Copy each line of the records below that mentions the word "Audit".

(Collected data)
================================

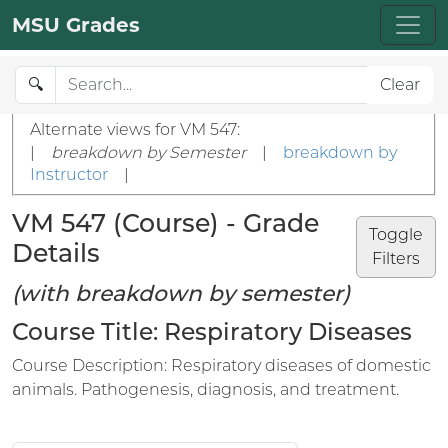
MSU Grades
🔍
Clear
Alternate views for VM 547:
|
breakdown by Semester
|
breakdown by
Instructor
|
VM 547 (Course) - Grade
Toggle
Details
Filters
(with breakdown by semester)
Course Title: Respiratory Diseases
Course Description: Respiratory diseases of domestic
animals. Pathogenesis, diagnosis, and treatment.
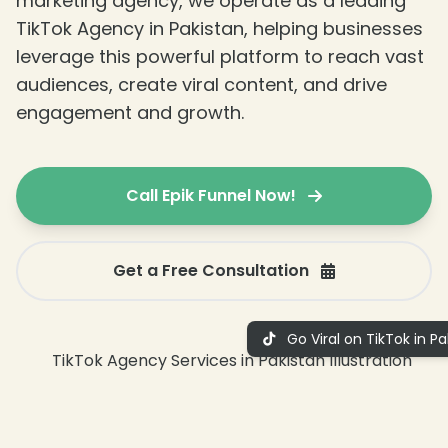
marketing agency, we operate as a leading
TikTok Agency in Pakistan, helping businesses
leverage this powerful platform to reach vast
audiences, create viral content, and drive
engagement and growth.
Call Epik Funnel Now!
Get a Free Consultation
Go Viral on TikTok in Pa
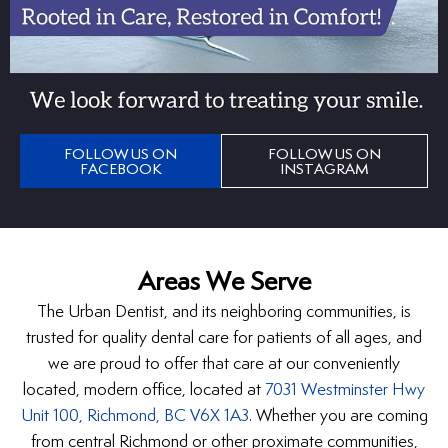
FOLLOW US ON
FOLLOW US ON
FACEBOOK
INSTAGRAM
Areas We Serve
The Urban Dentist, and its neighboring communities, is
trusted for quality dental care for patients of all ages, and
we are proud to offer that care at our conveniently
located, modern office, located at
7031 Westminster Hwy
Unit 100, Richmond, BC V6X 1A3
. Whether you are coming
from central Richmond or other proximate communities,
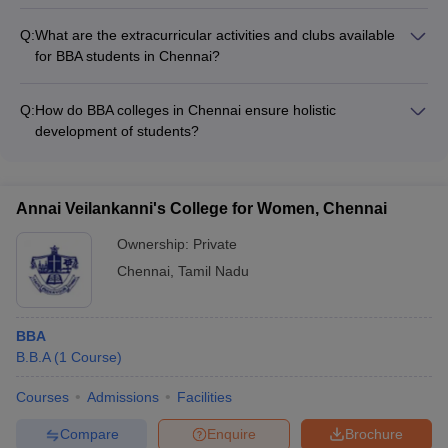
BBA colleges in Chennai actively promote entrepreneurship
experts - Collaborative research projects and consultancy
among students through various initiatives, such as: -
services - Entrepreneurship development programs and
Q:
What are the extracurricular activities and clubs available
Entrepreneurship development cells and incubation centers -
incubation centers
for BBA students in Chennai?
Workshops, seminars, and mentorship programs on
BBA students in Chennai colleges can participate in a wide
entrepreneurship - Business plan competitions and startup
range of extracurricular activities and clubs, such as: -
accelerator programs - Collaborations with the startup
Q:
How do BBA colleges in Chennai ensure holistic
Business and entrepreneurship clubs - Marketing and finance
ecosystem and angel investors - Access to funding,
development of students?
clubs - Debating and public speaking societies - Cultural and
infrastructure, and networking opportunities
BBA colleges in Chennai focus on the holistic development of
performing arts clubs - Sports and recreational clubs -
students through: - Comprehensive curriculum with a balance
Community service and social impact organizations
of theoretical and practical learning - Opportunities for
Annai Veilankanni's College for Women, Chennai
internships, industry interactions, and real-world projects -
Leadership development programs and soft skills training -
Ownership:
Private
Mentorship and career guidance from faculty and industry
Chennai
,
Tamil Nadu
experts - Participation in extracurricular activities, cultural
events, and social initiatives
BBA
B.B.A
(
1
Course
)
Courses
Admissions
Facilities
Compare
Enquire
Brochure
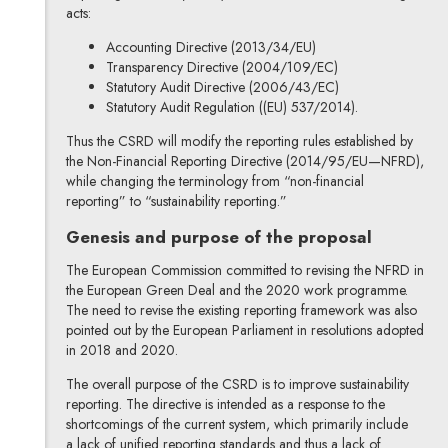
acts:
Accounting Directive (2013/34/EU)
Transparency Directive (2004/109/EC)
Statutory Audit Directive (2006/43/EC)
Statutory Audit Regulation ((EU) 537/2014).
Thus the CSRD will modify the reporting rules established by
the Non-Financial Reporting Directive (2014/95/EU—NFRD),
while changing the terminology from “non-financial
reporting” to “sustainability reporting.”
Genesis and purpose of the proposal
The European Commission committed to revising the NFRD in
the European Green Deal and the 2020 work programme.
The need to revise the existing reporting framework was also
pointed out by the European Parliament in resolutions adopted
in 2018 and 2020.
The overall purpose of the CSRD is to improve sustainability
reporting. The directive is intended as a response to the
shortcomings of the current system, which primarily include
a lack of unified reporting standards and thus a lack of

================================

Result:
Statutory Audit Directive (2006/43/EC)
Statutory Audit Regulation ((EU) 537/2014).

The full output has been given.